Among the 9,593 women with breast cancer, 120 were subsequently diagnosed with primary lung cancer. Median time to lung cancer diagnosis after initial breast cancer was 39.3 months (range, 0-148.8). Lung cancer subtypes included NSCLC-not otherwise specified (22%), adenocarcinoma (48%), squamous cell (15%), small cell (7%) and neuroendocrine (8%).
Although the researchers identified no independent correlation between hormone use and risk for lung cancer as a second primary malignancy, smoking at baseline was an independent predictor of risk (OR = 3.25; 95% CI, 1.62-6.51).
The multivariable logistical regression model also showed associations between second primary lung cancer risk and each year of age (OR = 1.03; 95% CI, 1.01-1.06) and current smoking plus current hormone use (OR = 2.75; 95% CI, 1.14-6.63).
Women who were current smokers and current hormone replacement users had a much higher risk for developing lung cancer as a second primary malignancy than those who were not current smokers and did not currently use hormone replacement (OR = 7.67; 95% CI, 4.47-13. 14).

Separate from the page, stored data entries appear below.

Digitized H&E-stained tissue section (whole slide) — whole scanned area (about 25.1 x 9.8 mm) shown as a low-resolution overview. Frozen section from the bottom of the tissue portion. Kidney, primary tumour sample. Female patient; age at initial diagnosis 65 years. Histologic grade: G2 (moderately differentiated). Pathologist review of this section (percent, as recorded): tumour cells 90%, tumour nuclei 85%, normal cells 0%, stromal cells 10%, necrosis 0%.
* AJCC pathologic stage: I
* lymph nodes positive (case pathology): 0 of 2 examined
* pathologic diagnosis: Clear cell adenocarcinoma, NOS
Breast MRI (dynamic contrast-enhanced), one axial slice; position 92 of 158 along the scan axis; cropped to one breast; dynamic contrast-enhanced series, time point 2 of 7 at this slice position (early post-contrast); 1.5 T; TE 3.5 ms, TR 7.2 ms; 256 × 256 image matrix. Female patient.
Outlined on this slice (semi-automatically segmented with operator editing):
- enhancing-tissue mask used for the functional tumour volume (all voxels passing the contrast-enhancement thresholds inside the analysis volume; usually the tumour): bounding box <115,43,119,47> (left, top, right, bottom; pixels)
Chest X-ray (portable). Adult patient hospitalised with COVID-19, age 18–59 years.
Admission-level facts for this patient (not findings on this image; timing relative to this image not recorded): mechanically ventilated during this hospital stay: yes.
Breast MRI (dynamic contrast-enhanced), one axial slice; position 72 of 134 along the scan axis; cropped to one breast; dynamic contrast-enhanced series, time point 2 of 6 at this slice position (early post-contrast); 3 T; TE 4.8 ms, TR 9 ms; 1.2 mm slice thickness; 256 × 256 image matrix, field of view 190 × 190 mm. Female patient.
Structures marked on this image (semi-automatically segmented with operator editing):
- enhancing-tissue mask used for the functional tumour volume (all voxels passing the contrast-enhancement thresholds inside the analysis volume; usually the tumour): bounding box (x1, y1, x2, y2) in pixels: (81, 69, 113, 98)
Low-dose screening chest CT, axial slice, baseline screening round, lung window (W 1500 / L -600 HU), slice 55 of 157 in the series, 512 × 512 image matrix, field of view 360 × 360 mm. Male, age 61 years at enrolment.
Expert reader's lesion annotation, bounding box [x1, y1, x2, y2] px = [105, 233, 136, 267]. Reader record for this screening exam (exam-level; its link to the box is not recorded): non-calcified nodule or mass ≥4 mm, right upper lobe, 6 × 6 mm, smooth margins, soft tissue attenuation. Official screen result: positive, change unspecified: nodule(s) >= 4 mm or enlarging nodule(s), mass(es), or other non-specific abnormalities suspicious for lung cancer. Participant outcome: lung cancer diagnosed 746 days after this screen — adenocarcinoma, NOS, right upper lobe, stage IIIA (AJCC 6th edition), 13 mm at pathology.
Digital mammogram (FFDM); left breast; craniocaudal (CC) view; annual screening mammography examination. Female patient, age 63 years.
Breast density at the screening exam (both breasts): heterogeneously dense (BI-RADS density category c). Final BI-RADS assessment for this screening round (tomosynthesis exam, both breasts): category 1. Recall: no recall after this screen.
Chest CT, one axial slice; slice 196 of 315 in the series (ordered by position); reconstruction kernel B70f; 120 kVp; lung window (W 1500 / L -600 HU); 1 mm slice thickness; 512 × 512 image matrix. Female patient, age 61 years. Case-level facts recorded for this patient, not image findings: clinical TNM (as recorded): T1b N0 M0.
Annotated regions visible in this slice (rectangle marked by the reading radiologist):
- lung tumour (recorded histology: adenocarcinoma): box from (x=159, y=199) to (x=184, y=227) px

“Breast cancer, especially when caught early, has a very good prognosis. There are a lot of women who are being effectively treated for breast cancer and being cured of it,” Bodor told HemOnc Today. “Thankfully, we have a large population of breast cancer survivors, and trying to keep them healthy over the long term is important. Smoking cessation, even after the patient has been treated for the breast cancer, is an important part of follow-up.” – by Jennifer Byrne
Reference:
Bodor JN, et al. Abstract OA09.05. Presented at: International Association for the Study of Lung Cancer World Conference on Lung Cancer; Sept. 7-10, 2019; Barcelona.
Disclosures: Bodor reports no relevant financial disclosures. Please see the abstract for all other authors’ relevant financial disclosures.